The duet itself is intimate and warm, the flow of movement soft and pulsing; Goddard and Nixon are two dancers who move with extraordinary agility, speed and precision but who also possess a lyrical quality that appears effortless; their performance is anything but cold, and in this context, the pulling on and off the hoods becomes an unnecessary distraction. However, their artistry is just a pleasure to watch, radiating enough heat to melt even the most inhospitable conditions.

The evening ends on a warmer note with a smile of a work from Seke Chimutengwende, The Time Travel Piece. This one is too tongue-in-cheek to make it to the finals, but sends us home feeling that much better for having felt its infectious irreverence. The stage is lined with banners that are reminiscent of the recent Olympics, and Chimutengwende is our amiable dance commentator. He has been fortunate enough to travel forwards in time to see dance performances at three different but not consecutive periods, 2085, 2501 and 2042. He is thus in a position to comment on, and illustrate, the styles of dance in those respective eras for our benefit. He has a troupe of the ‘best available’ contemporary dancers on whom he has restaged the dances from memory; it proved impossible for him to record what he saw as our technology doesn’t work in the future. Due to the huge financial costs of his government-sponsored time travel, he could only spend an hour at each performance.

By 2085, scientists are probing smaller and smaller objects – far smaller than atoms – and choreographers are similarly interested in smaller and smaller movements. Fortunately the audience’s powers of perception have increased dramatically. Chimutengwende introduces a trumpeter and five dancers who start performing. If nothing seems to be happening, it is all to do with our reduced powers of perception, though it is clear that the dancers have a remarkable control of their movement vocabulary and one can see in the choreography an evocative blend of influences from the early part of this century. The score is rich in tonality, and beautifully played on the trumpet by its composer, Michael Picknett.
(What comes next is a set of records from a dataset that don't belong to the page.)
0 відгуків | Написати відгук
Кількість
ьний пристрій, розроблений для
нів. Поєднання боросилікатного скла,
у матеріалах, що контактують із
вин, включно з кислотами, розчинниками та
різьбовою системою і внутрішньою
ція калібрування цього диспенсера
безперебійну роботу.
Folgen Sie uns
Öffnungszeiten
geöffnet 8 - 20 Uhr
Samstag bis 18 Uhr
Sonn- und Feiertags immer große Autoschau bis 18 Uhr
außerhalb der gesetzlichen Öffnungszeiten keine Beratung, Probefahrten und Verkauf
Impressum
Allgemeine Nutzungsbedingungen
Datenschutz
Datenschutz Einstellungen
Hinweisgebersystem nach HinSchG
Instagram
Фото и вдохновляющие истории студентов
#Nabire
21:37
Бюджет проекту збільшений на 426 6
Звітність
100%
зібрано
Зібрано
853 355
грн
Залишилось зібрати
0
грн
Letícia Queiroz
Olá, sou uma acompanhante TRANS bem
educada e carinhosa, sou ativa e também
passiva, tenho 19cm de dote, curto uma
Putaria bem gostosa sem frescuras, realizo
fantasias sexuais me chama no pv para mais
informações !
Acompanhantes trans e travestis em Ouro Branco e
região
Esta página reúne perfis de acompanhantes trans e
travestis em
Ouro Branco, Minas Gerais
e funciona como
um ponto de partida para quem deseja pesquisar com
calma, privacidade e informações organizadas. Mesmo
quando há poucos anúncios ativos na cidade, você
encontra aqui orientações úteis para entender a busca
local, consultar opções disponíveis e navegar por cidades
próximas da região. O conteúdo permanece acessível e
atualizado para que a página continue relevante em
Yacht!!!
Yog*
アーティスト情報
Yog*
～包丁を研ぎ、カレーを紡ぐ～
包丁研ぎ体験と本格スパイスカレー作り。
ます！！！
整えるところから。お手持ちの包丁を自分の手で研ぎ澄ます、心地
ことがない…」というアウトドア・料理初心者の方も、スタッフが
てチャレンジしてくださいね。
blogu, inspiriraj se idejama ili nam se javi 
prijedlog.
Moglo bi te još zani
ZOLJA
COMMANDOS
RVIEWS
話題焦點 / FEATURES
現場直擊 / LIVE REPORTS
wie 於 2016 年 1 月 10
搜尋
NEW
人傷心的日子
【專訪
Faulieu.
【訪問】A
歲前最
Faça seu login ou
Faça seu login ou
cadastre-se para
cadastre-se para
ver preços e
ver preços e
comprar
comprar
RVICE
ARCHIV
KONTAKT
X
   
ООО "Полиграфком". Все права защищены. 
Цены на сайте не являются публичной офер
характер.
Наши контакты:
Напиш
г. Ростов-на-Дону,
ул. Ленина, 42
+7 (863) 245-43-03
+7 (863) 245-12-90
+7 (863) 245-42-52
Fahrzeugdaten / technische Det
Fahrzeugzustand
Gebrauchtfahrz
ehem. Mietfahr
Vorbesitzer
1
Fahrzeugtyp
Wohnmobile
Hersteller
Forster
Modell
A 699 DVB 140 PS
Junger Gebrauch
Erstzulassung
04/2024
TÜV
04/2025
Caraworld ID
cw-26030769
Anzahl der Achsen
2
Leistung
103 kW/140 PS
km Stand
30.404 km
By 2501, everyone has access to time travel; it’s as easy as texting today, which makes the idea of a rehearsal period obsolete; you can rehearse one day and return to it the following day, which means that choreographers can spend unlimited time on making work. Another trend, and one that was realized in the performance Chimutengwende saw, is the development by each dancer (over an unlimited period of rehearsal) of a movement sequence that perfectly expresses their essential nature, which is then the only movement they need to perform. This is what Chimutengwende presents, though due to limited rehearsal time the essential nature of each dancer is only approximate. The same goes for the trumpet accompaniment by the time-traveling Picknett.

2042 is an extrapolation of only thirty years from our current situation, when the pace of life has accelerated to such an extent that there is barely any time to make work, and what work is made is made very quickly because the dancers and choreographers need to move on to the next thing. At the performance Chimutengwende attended, the choreographer was teaching the performance on stage, as he had no time to rehearse. This is clearly a cause for concern, as the performance demonstrated.